Кажется, он был не слишком доволен тем, что мне удалось спастись от того существа, которое он называл клудде. Я не поняла, чего хотел Шулер де Яагер, но подумала, что вряд ли во главу угла он ставил сохранение моего доброго здоровья. Я схватила кружку со все еще слишком горячим чаем – и выплеснула старику в лицо. Он вскрикнул и отпустил мою руку.
Дожидаться, когда он опомнится, я не стала. Побежала прочь от стола, прочь из хижины, слыша, как он ругается и кричит, чтобы я вернулась.
Почему я вообще пошла с ним? У меня ведь было странное предчувствие, и мне следовало ему довериться. Я не знала, что затеял Шулер де Яагер, но решила: ему на самом деле не было известно, почему все это происходит. Вся эта чушь насчет клудде, забирающего жертву, – она чушью и была.

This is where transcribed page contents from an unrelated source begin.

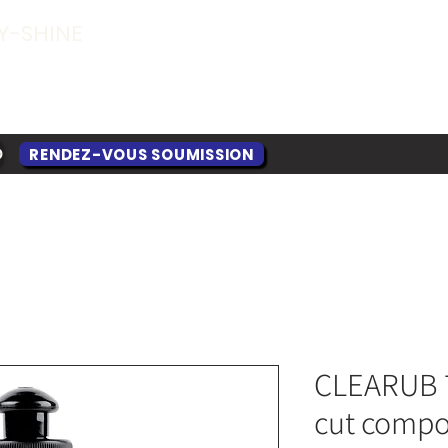
Y-SHINE
RENDEZ-VOUS SOUMISSION
O
CLEARUB 70
cut compo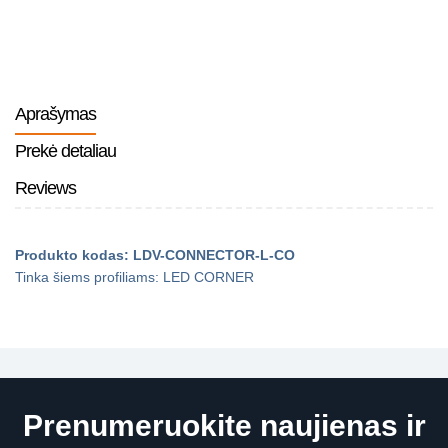
Aprašymas
Prekė detaliau
Reviews
Produkto kodas: LDV-CONNECTOR-L-CO
Tinka šiems profiliams: LED CORNER
Prenumeruokite naujienas ir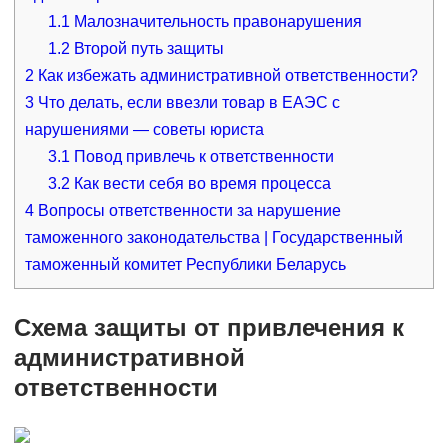
1.1
Малозначительность правонарушения
1.2
Второй путь защиты
2
Как избежать административной ответственности?
3
Что делать, если ввезли товар в ЕАЭС с
нарушениями — советы юриста
3.1
Повод привлечь к ответственности
3.2
Как вести себя во время процесса
4
Вопросы ответственности за нарушение
таможенного законодательства | Государственный
таможенный комитет Республики Беларусь
Схема защиты от привлечения к
административной
ответственности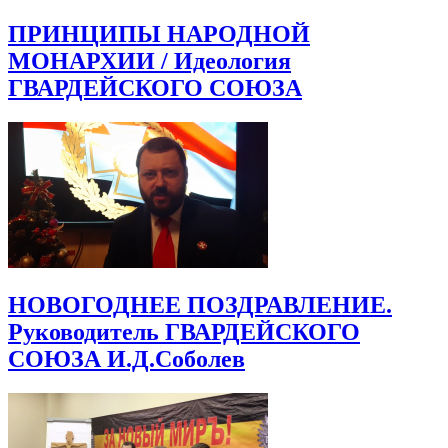
ПРИНЦИПЫ НАРОДНОЙ
МОНАРХИИ / Идеология
ГВАРДЕЙСКОГО СОЮЗА
НОВОГОДНЕЕ ПОЗДРАВЛЕНИЕ.
Руководитель ГВАРДЕЙСКОГО
СОЮЗА И.Д.Соболев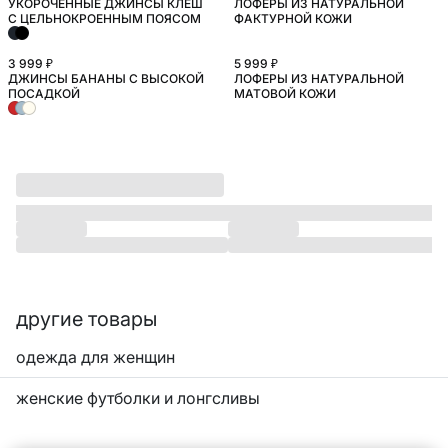
УКОРОЧЕННЫЕ ДЖИНСЫ КЛЕШ
ЛОФЕРЫ ИЗ НАТУРАЛЬНОЙ
С ЦЕЛЬНОКРОЕННЫМ ПОЯСОМ
ФАКТУРНОЙ КОЖИ
3 999 ₽
5 999 ₽
ДЖИНСЫ БАНАНЫ С ВЫСОКОЙ
ЛОФЕРЫ ИЗ НАТУРАЛЬНОЙ
БОЛЬШИЕ РАЗМЕРЫ
ПОСАДКОЙ
МАТОВОЙ КОЖИ
другие товары
одежда для женщин
женские футболки и лонгсливы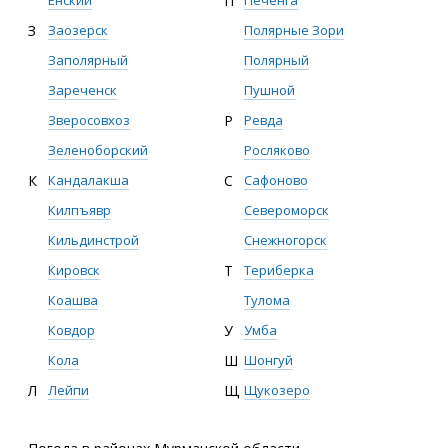
П
Ёнский
Полярные Зори
З
Заозерск
Полярный
Заполярный
Пушной
Зареченск
Р
Ревда
Зверосовхоз
Росляково
Зеленоборский
С
Сафоново
К
Кандалакша
Североморск
Килпъявр
Снежногорск
Кильдинстрой
Т
Териберка
Кировск
Тулома
Коашва
У
Умба
Ковдор
Ш
Шонгуй
Кола
Щ
Щукозеро
Л
Лейпи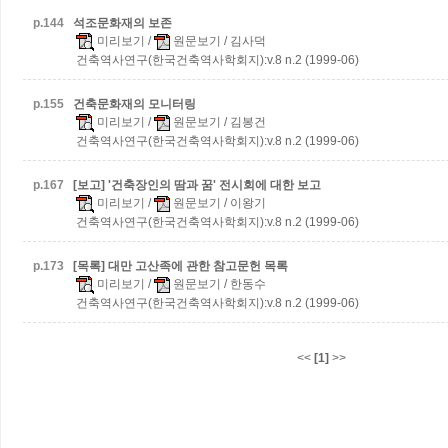
p.
144
석조문화재의 보존
미리보기
/
원문보기
/ 김사덕
건축역사연구(한국건축역사학회지):v.8 n.2 (1999-06)
p.
155
건축문화재의 모니터링
미리보기
/
원문보기
/ 김봉건
건축역사연구(한국건축역사학회지):v.8 n.2 (1999-06)
p.
167
[보고] '건축장인의 땀과 꿈' 전시회에 대한 보고
미리보기
/
원문보기
/ 이왕기
건축역사연구(한국건축역사학회지):v.8 n.2 (1999-06)
p.
173
[목록] 대만 고산족에 관한 참고문헌 목록
미리보기
/
원문보기
/ 한동수
건축역사연구(한국건축역사학회지):v.8 n.2 (1999-06)
<<
[1]
>>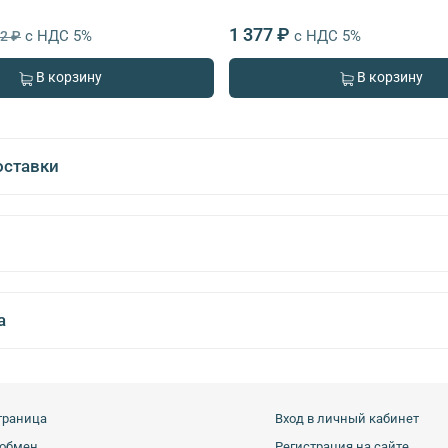
1 377 ₽
с НДС 5%
с НДС 5%
72 ₽
В корзину
В корзину
оставки
а
траница
Вход в личный кабинет
 обмен
Регистрация на сайте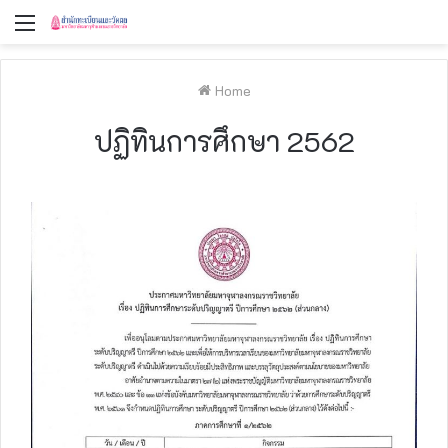
Menu
Home
ปฏิทินการศึกษา 2562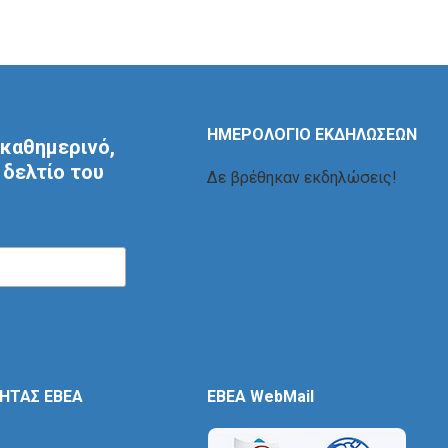
ΗΜΕΡΟΛΟΓΙΟ ΕΚΔΗΛΩΣΕΩΝ
καθημερινό,
δελτίο του
Δε βρέθηκαν εκδηλώσεις!
ΤΗΤΑΣ ΕΒΕΑ
EBEA WebMail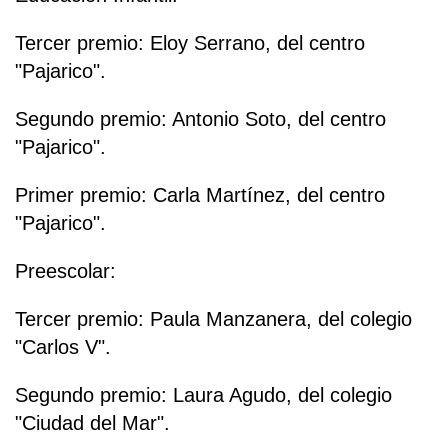
Tercer premio: Eloy Serrano, del centro
"Pajarico".
Segundo premio: Antonio Soto, del centro
"Pajarico".
Primer premio: Carla Martínez, del centro
"Pajarico".
Preescolar:
Tercer premio: Paula Manzanera, del colegio
"Carlos V".
Segundo premio: Laura Agudo, del colegio
"Ciudad del Mar".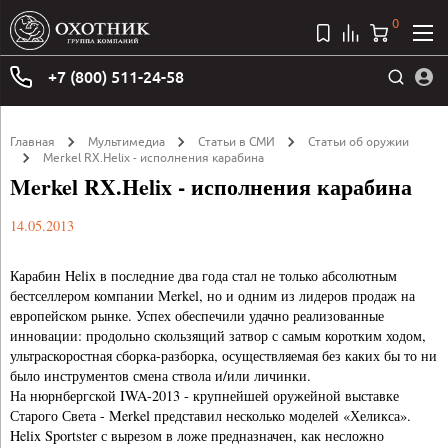
0
+7 (800) 511-24-58
Главная
Мультимедиа
Статьи в СМИ
Статьи об оружии
Merkel RX.Helix - исполнения карабина
Merkel RX.Helix - исполнения карабина
14.05.2013
Карабин Helix в последние два года стал не только абсолютным
бестселлером компании Merkel, но и одним из лидеров продаж на
европейском рынке. Успех обеспечили удачно реализованные
инновации: продольно скользящий затвор с самым коротким ходом,
ультраскоростная сборка-разборка, осуществляемая без каких бы то ни
было инструментов смена ствола и/или личинки.
На нюрнбергской IWA-2013 - крупнейшей оружейной выставке
Старого Света - Merkel представил несколько моделей «Хеликса».
Helix Sportster с вырезом в ложе предназначен, как несложно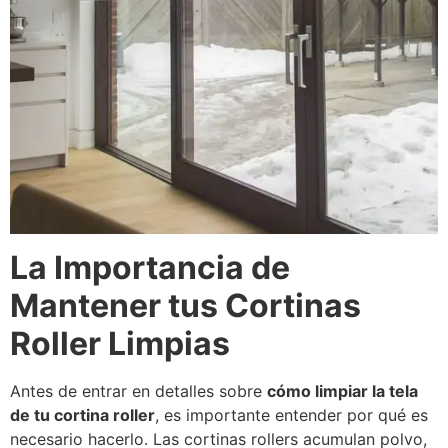
La Importancia de
Mantener tus Cortinas
Roller Limpias
Antes de entrar en detalles sobre
cómo limpiar la tela
de tu cortina roller
, es importante entender por qué es
necesario hacerlo. Las cortinas rollers acumulan polvo,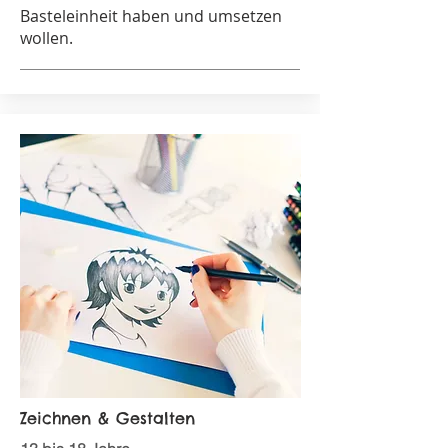
Basteleinheit haben und umsetzen
wollen.
Zeichnen & Gestalten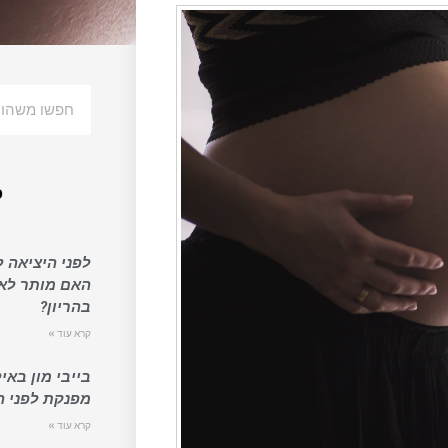
פ
לפני היציאה 
האם מותר לאכ
בהריון?
קרא עוד »
בייבי מון באי
מפנקת לפני ה
קרא עוד »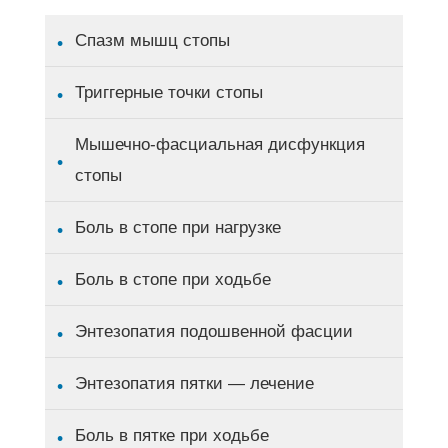
Спазм мышц стопы
Триггерные точки стопы
Мышечно-фасциальная дисфункция
стопы
Боль в стопе при нагрузке
Боль в стопе при ходьбе
Энтезопатия подошвенной фасции
Энтезопатия пятки — лечение
Боль в пятке при ходьбе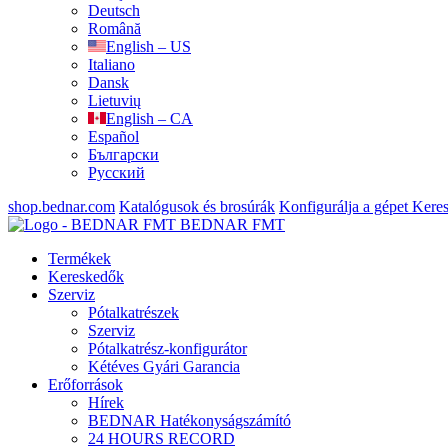
Deutsch
Română
English – US
Italiano
Dansk
Lietuvių
English – CA
Español
Български
Русский
shop.bednar.com
Katalógusok és brosúrák
Konfigurálja a gépet
Keres
BEDNAR FMT
Termékek
Kereskedők
Szerviz
Pótalkatrészek
Szerviz
Pótalkatrész-konfigurátor
Kétéves Gyári Garancia
Erőforrások
Hírek
BEDNAR Hatékonyságszámító
24 HOURS RECORD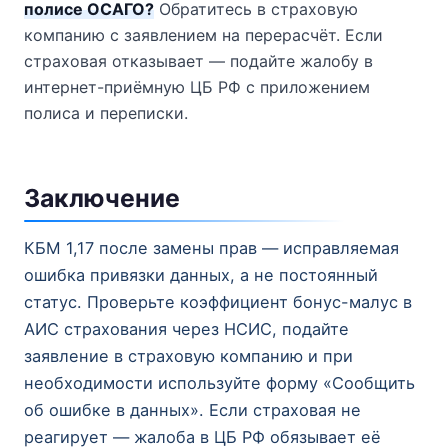
полисе ОСАГО?
Обратитесь в страховую
компанию с заявлением на перерасчёт. Если
страховая отказывает — подайте жалобу в
интернет-приёмную ЦБ РФ с приложением
полиса и переписки.
Заключение
КБМ 1,17 после замены прав — исправляемая
ошибка привязки данных, а не постоянный
статус. Проверьте коэффициент бонус-малус в
АИС страхования через НСИС, подайте
заявление в страховую компанию и при
необходимости используйте форму «Сообщить
об ошибке в данных». Если страховая не
реагирует — жалоба в ЦБ РФ обязывает её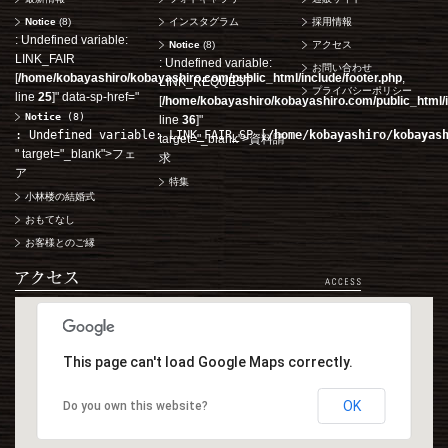
平日
12：00〜20：00
土日祝
Notice
(8)
インスタグラム
採用情報
: Undefined variable:
Notice
(8)
アクセス
LINK_FAIR
: Undefined variable:
お問い合わせ
ご成約済み・ご列席
[
/home/kobayashiro/kobayashiro.com/public_html/include/footer.php
,
LINK_REQUEST
プライバシーポリシー
その他のお問い合
line
25
]
" data-sp-href="
[
/home/kobayashiro/kobayashiro.com/public_html/i
Notice
 (8)
line
36
]
"
Notice
(8)
: Undefined variable: TEL_DEAL [
/home/kobayashiro/kobayashiro.
: Undefined variable: LINK_FAIR_SP [
/home/kobayashiro/kobayas
target="_blank">資料請
class="tel">
" target="_blank">フェ
求
Notice
 (8)
: Undefined variable: TEL_DEAL [
/home/kobayashiro/
ア
特集
11:00～19:00（火、
小林楼の結婚式
おもてなし
お客様とのご縁
WEBからのお問い
This page can't load Google Maps correctly.
OK
Do you own this website?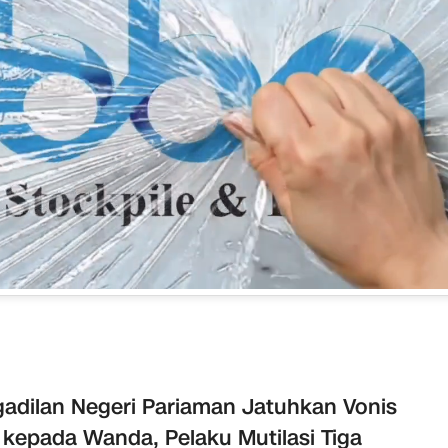
adilan Negeri Pariaman Jatuhkan Vonis
 kepada Wanda, Pelaku Mutilasi Tiga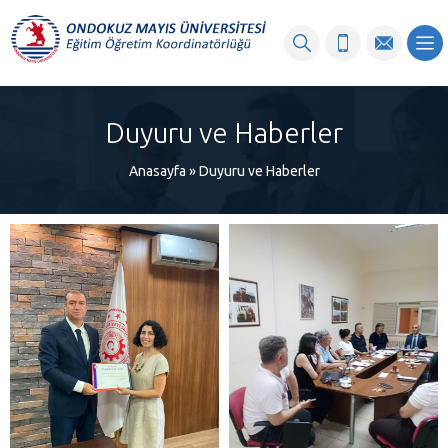
content
Duyuru ve Haberler
Anasayfa
»
Duyuru ve Haberler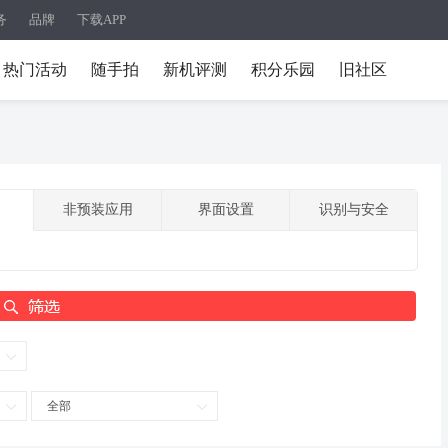
务
品牌
下载APP
热门活动
随手拍
新机评测
积分乐园
旧社区
非预装应用
界面设置
识别与安全
全部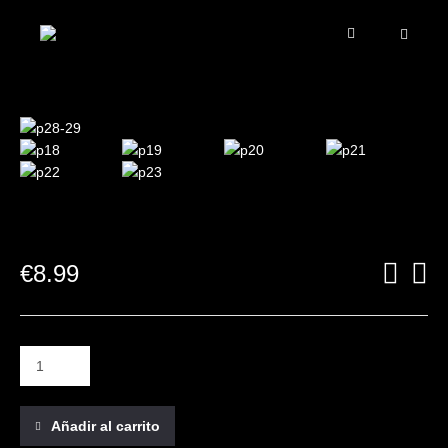
€
8.99
Añadir al carrito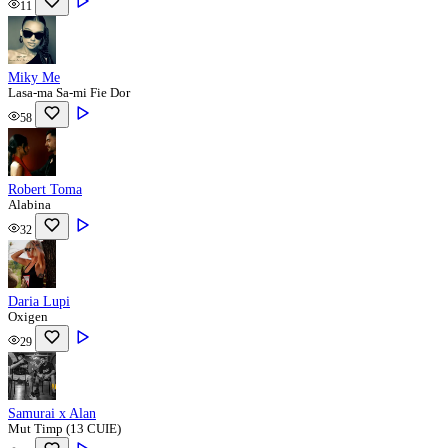
11
Miky Me
Lasa-ma Sa-mi Fie Dor
58
Robert Toma
Alabina
32
Daria Lupi
Oxigen
29
Samurai x Alan
Mut Timp (13 CUIE)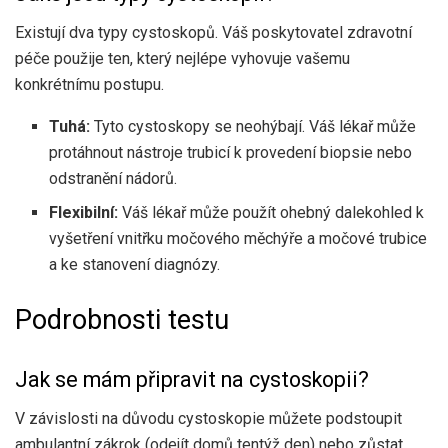
Existují dva typy cystoskopů. Váš poskytovatel zdravotní
péče použije ten, který nejlépe vyhovuje vašemu
konkrétnímu postupu.
Tuhá:
Tyto cystoskopy se neohýbají. Váš lékař může
protáhnout nástroje trubicí k provedení biopsie nebo
odstranění nádorů.
Flexibilní:
Váš lékař může použít ohebný dalekohled k
vyšetření vnitřku močového měchýře a močové trubice
a ke stanovení diagnózy.
Podrobnosti testu
Jak se mám připravit na cystoskopii?
V závislosti na důvodu cystoskopie můžete podstoupit
ambulantní zákrok (odejít domů tentýž den) nebo zůstat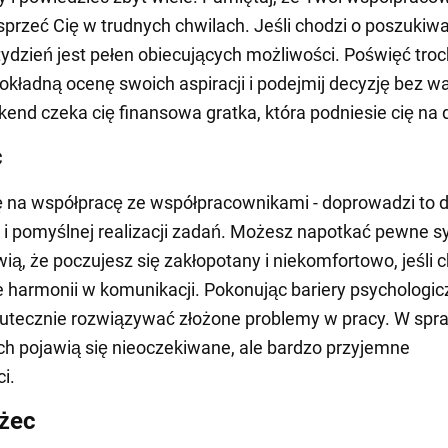
przeć Cię w trudnych chwilach. Jeśli chodzi o poszukiw
 tydzień jest pełen obiecujących możliwości. Poświęć tro
okładną ocenę swoich aspiracji i podejmij decyzję bez w
end czeka cię finansowa gratka, która podniesie cię na 
c
 na współpracę ze współpracownikami - doprowadzi to 
 i pomyślnej realizacji zadań. Możesz napotkać pewne sy
wią, że poczujesz się zakłopotany i niekomfortowo, jeśli 
 harmonii w komunikacji. Pokonując bariery psychologic
utecznie rozwiązywać złożone problemy w pracy. W sp
h pojawią się nieoczekiwane, ale bardzo przyjemne
i.
żec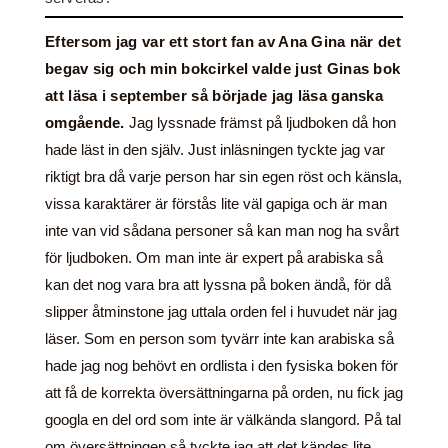
Eftersom jag var ett stort fan av Ana Gina när det
begav sig och min bokcirkel valde just Ginas bok
att läsa i september så började jag läsa ganska
omgående.
Jag lyssnade främst på ljudboken då hon
hade läst in den själv. Just inläsningen tyckte jag var
riktigt bra då varje person har sin egen röst och känsla,
vissa karaktärer är förstås lite väl gapiga och är man
inte van vid sådana personer så kan man nog ha svårt
för ljudboken. Om man inte är expert på arabiska så
kan det nog vara bra att lyssna på boken ändå, för då
slipper åtminstone jag uttala orden fel i huvudet när jag
läser. Som en person som tyvärr inte kan arabiska så
hade jag nog behövt en ordlista i den fysiska boken för
att få de korrekta översättningarna på orden, nu fick jag
googla en del ord som inte är välkända slangord. På tal
om översättningen så tyckte jag att det kändes lite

Люди в Лощине любили рассказывать истории про призраков, и гоблинов, и всяких бестий, живущих в лесах, но я никогда не слышала, чтобы кто-то из них упоминал клудде.
Я бежала что есть духу, зная, что Шулер не сможет меня догнать. Бежала и клялась себе, что никогда, никогда больше не буду его слушать. Я сама найду все ответы.
В любом случае он не верит во Всадника. Он думает, это всего лишь шутка Брома. Но я слышала Всадника вчера ночью и знаю, что он существует.
Ноги сами собой несли меня к лесу, туда, где я могла спрятаться от всего и всех. Лес всегда был моим священным убежищем, местом, где я имела возможность быть собой – Беном ван Брунт, а не мисс Бенте. Никакая я не мисс, думала я, и никогда не буду ею, как бы ни старалась Катрина.
Я припомнила все, что рассказал мне Шулер – а рассказал он, в общем-то, не так уж и много. Все сводилось к банальной истории о призраках, причем рассказчик не вложил в нее никакой «изюминки». У старика, заманившего меня в свой дом, был какой-то план, только вот я даже не представляла, какой именно. Может, он собирался просто позабавиться, утверждая, будто знает, что произошло с Кристоффелем и Бендиксом? Или же он замыслил что-то недоброе? Хотел причинить мне вред?
Вся эта встреча была странной и бессмысленной, как будто мы были двумя актерами, играющими две совершенно разные пьесы.